=== TASK DESCRIPTION ===
Copy every line of the data that contains the string "washing".

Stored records

........

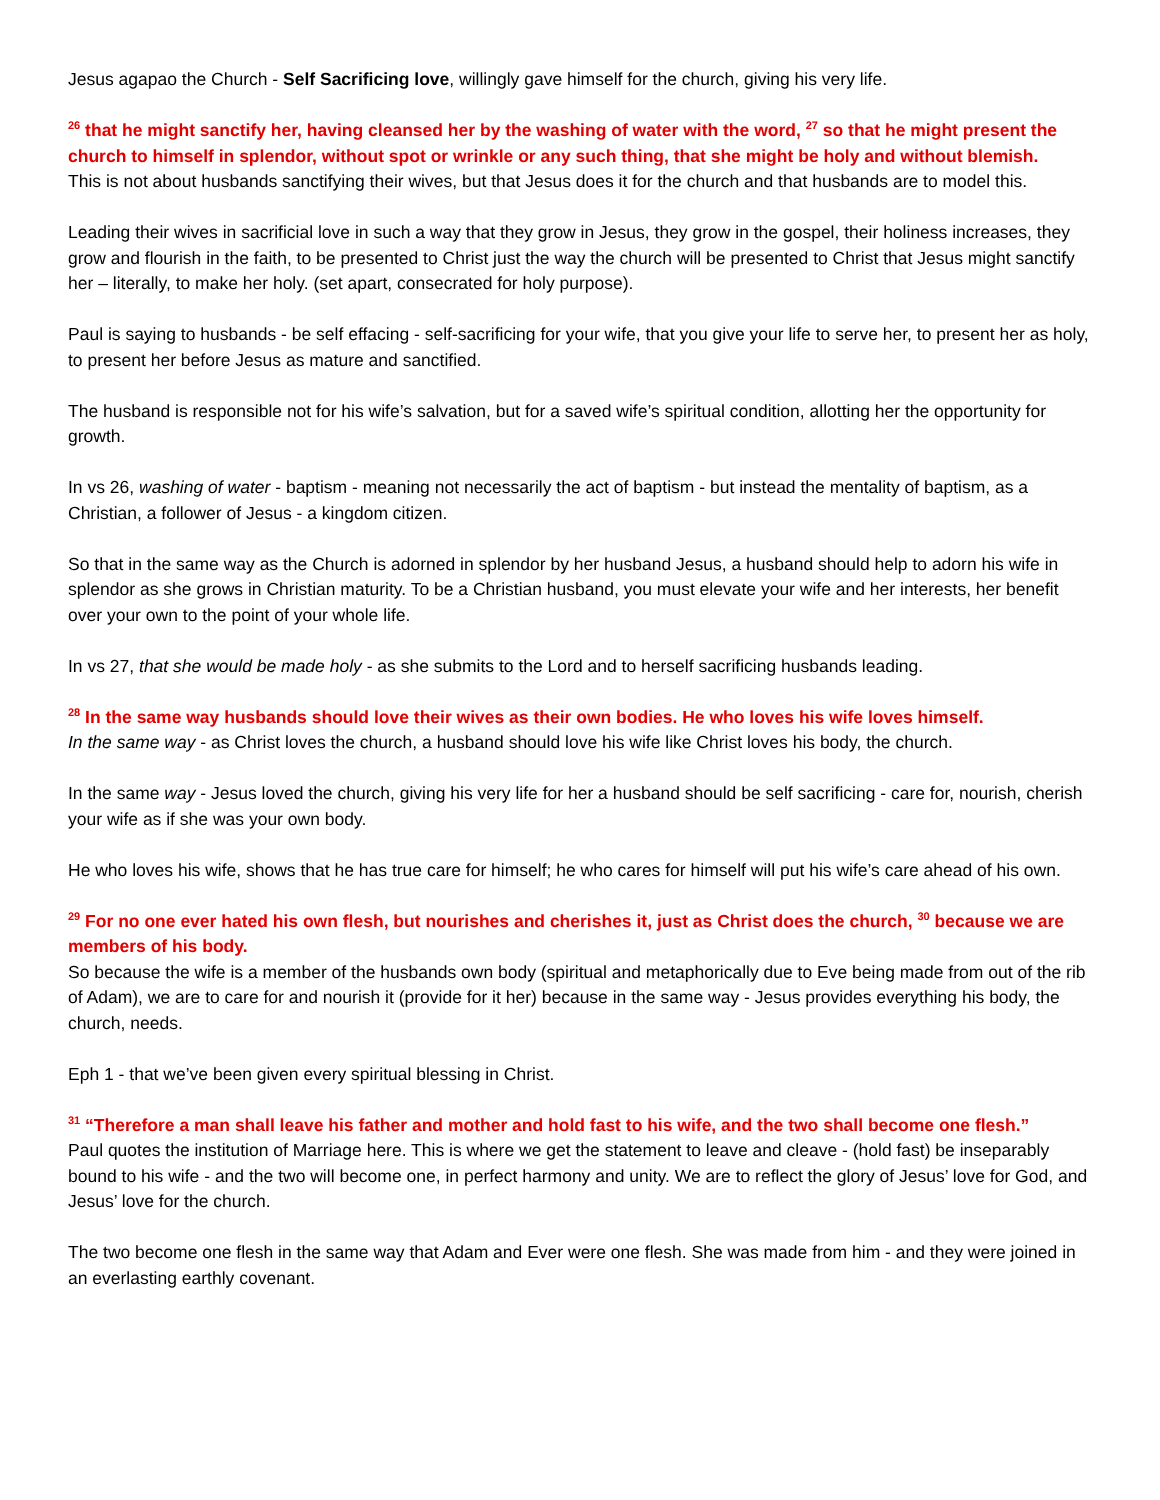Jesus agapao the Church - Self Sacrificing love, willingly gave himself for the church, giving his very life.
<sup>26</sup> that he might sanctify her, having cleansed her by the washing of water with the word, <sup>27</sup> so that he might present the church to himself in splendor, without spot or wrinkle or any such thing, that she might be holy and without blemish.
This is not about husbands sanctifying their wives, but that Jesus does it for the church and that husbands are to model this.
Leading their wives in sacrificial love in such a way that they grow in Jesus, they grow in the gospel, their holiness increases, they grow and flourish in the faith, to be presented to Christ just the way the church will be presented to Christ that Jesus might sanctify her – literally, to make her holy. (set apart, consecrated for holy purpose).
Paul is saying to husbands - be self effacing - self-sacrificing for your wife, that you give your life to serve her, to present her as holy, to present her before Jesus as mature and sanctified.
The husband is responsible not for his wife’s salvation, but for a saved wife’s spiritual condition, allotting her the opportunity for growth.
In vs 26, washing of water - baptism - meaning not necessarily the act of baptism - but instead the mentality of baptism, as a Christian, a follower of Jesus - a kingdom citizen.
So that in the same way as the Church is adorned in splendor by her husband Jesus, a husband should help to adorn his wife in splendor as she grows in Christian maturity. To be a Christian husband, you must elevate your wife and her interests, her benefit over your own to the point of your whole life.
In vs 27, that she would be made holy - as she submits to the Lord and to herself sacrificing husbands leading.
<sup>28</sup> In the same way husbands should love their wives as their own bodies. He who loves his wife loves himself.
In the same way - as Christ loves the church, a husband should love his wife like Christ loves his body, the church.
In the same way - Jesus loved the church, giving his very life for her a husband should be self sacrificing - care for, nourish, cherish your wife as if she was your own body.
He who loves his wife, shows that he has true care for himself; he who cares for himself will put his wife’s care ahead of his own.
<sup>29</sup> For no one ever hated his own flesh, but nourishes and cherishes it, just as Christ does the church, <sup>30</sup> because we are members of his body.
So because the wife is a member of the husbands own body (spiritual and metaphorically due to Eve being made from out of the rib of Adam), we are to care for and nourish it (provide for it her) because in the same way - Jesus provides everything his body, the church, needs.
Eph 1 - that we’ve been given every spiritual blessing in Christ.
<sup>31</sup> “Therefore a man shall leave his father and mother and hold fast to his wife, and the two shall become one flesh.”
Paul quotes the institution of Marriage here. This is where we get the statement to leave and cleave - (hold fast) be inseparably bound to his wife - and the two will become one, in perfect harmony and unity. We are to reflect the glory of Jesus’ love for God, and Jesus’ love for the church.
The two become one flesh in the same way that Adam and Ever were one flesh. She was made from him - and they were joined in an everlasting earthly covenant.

........

=== TASK SOLUTION ===
<sup>26</sup> that he might sanctify her, having cleansed her by the washing of water with the word, <sup>27</sup> so that he might present the church to himself in splendor, without spot or wrinkle or any such thing, that she might be holy and without blemish.
In vs 26, washing of water - baptism - meaning not necessarily the act of baptism - but instead the mentality of baptism, as a Christian, a follower of Jesus - a kingdom citizen.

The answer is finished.